**Action item:** From first line to last, retype the data exactly.

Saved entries
_ _ _ _ _

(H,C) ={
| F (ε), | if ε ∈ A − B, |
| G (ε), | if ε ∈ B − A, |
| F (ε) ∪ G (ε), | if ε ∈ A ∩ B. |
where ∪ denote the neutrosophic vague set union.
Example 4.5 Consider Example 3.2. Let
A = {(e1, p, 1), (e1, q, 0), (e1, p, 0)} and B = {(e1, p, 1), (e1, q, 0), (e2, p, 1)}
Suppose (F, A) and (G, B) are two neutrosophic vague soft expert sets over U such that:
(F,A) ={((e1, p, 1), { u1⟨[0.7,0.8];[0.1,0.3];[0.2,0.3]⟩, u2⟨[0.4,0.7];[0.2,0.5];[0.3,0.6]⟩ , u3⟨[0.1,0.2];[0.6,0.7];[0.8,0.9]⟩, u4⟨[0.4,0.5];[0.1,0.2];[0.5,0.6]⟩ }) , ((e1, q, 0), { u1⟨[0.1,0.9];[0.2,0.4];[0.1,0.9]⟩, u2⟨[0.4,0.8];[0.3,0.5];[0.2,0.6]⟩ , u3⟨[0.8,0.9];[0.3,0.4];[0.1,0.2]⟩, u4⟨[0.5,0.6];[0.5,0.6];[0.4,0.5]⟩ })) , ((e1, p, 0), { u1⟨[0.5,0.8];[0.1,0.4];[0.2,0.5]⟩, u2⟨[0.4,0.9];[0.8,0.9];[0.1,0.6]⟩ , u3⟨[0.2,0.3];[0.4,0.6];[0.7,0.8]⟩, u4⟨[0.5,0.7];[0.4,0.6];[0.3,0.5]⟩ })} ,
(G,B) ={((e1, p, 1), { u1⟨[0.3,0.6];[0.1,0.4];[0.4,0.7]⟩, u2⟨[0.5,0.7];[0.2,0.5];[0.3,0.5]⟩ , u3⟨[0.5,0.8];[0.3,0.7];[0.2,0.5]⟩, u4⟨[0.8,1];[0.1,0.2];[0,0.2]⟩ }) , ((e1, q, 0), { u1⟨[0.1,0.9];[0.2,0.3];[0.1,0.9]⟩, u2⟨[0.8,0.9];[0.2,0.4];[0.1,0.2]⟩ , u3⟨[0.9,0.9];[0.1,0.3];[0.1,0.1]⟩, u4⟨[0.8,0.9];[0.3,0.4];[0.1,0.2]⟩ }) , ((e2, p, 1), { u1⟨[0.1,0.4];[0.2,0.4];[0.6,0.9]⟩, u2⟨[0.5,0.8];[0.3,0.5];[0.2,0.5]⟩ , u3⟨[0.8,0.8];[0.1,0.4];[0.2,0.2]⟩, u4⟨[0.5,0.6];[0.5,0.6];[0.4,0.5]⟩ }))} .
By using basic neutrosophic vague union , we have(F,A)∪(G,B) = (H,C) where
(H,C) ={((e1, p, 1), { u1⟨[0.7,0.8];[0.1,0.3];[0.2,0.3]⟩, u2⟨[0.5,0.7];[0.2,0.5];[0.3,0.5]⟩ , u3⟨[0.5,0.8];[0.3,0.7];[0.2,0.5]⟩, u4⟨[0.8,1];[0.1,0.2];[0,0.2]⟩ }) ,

_ _ _ _ _

**Result of the task:**
(H,C) ={
| F (ε), | if ε ∈ A − B, |
| G (ε), | if ε ∈ B − A, |
| F (ε) ∪ G (ε), | if ε ∈ A ∩ B. |
where ∪ denote the neutrosophic vague set union.
Example 4.5 Consider Example 3.2. Let
A = {(e1, p, 1), (e1, q, 0), (e1, p, 0)} and B = {(e1, p, 1), (e1, q, 0), (e2, p, 1)}
Suppose (F, A) and (G, B) are two neutrosophic vague soft expert sets over U such that:
(F,A) ={((e1, p, 1), { u1⟨[0.7,0.8];[0.1,0.3];[0.2,0.3]⟩, u2⟨[0.4,0.7];[0.2,0.5];[0.3,0.6]⟩ , u3⟨[0.1,0.2];[0.6,0.7];[0.8,0.9]⟩, u4⟨[0.4,0.5];[0.1,0.2];[0.5,0.6]⟩ }) , ((e1, q, 0), { u1⟨[0.1,0.9];[0.2,0.4];[0.1,0.9]⟩, u2⟨[0.4,0.8];[0.3,0.5];[0.2,0.6]⟩ , u3⟨[0.8,0.9];[0.3,0.4];[0.1,0.2]⟩, u4⟨[0.5,0.6];[0.5,0.6];[0.4,0.5]⟩ })) , ((e1, p, 0), { u1⟨[0.5,0.8];[0.1,0.4];[0.2,0.5]⟩, u2⟨[0.4,0.9];[0.8,0.9];[0.1,0.6]⟩ , u3⟨[0.2,0.3];[0.4,0.6];[0.7,0.8]⟩, u4⟨[0.5,0.7];[0.4,0.6];[0.3,0.5]⟩ })} ,
(G,B) ={((e1, p, 1), { u1⟨[0.3,0.6];[0.1,0.4];[0.4,0.7]⟩, u2⟨[0.5,0.7];[0.2,0.5];[0.3,0.5]⟩ , u3⟨[0.5,0.8];[0.3,0.7];[0.2,0.5]⟩, u4⟨[0.8,1];[0.1,0.2];[0,0.2]⟩ }) , ((e1, q, 0), { u1⟨[0.1,0.9];[0.2,0.3];[0.1,0.9]⟩, u2⟨[0.8,0.9];[0.2,0.4];[0.1,0.2]⟩ , u3⟨[0.9,0.9];[0.1,0.3];[0.1,0.1]⟩, u4⟨[0.8,0.9];[0.3,0.4];[0.1,0.2]⟩ }) , ((e2, p, 1), { u1⟨[0.1,0.4];[0.2,0.4];[0.6,0.9]⟩, u2⟨[0.5,0.8];[0.3,0.5];[0.2,0.5]⟩ , u3⟨[0.8,0.8];[0.1,0.4];[0.2,0.2]⟩, u4⟨[0.5,0.6];[0.5,0.6];[0.4,0.5]⟩ }))} .
By using basic neutrosophic vague union , we have(F,A)∪(G,B) = (H,C) where
(H,C) ={((e1, p, 1), { u1⟨[0.7,0.8];[0.1,0.3];[0.2,0.3]⟩, u2⟨[0.5,0.7];[0.2,0.5];[0.3,0.5]⟩ , u3⟨[0.5,0.8];[0.3,0.7];[0.2,0.5]⟩, u4⟨[0.8,1];[0.1,0.2];[0,0.2]⟩ }) ,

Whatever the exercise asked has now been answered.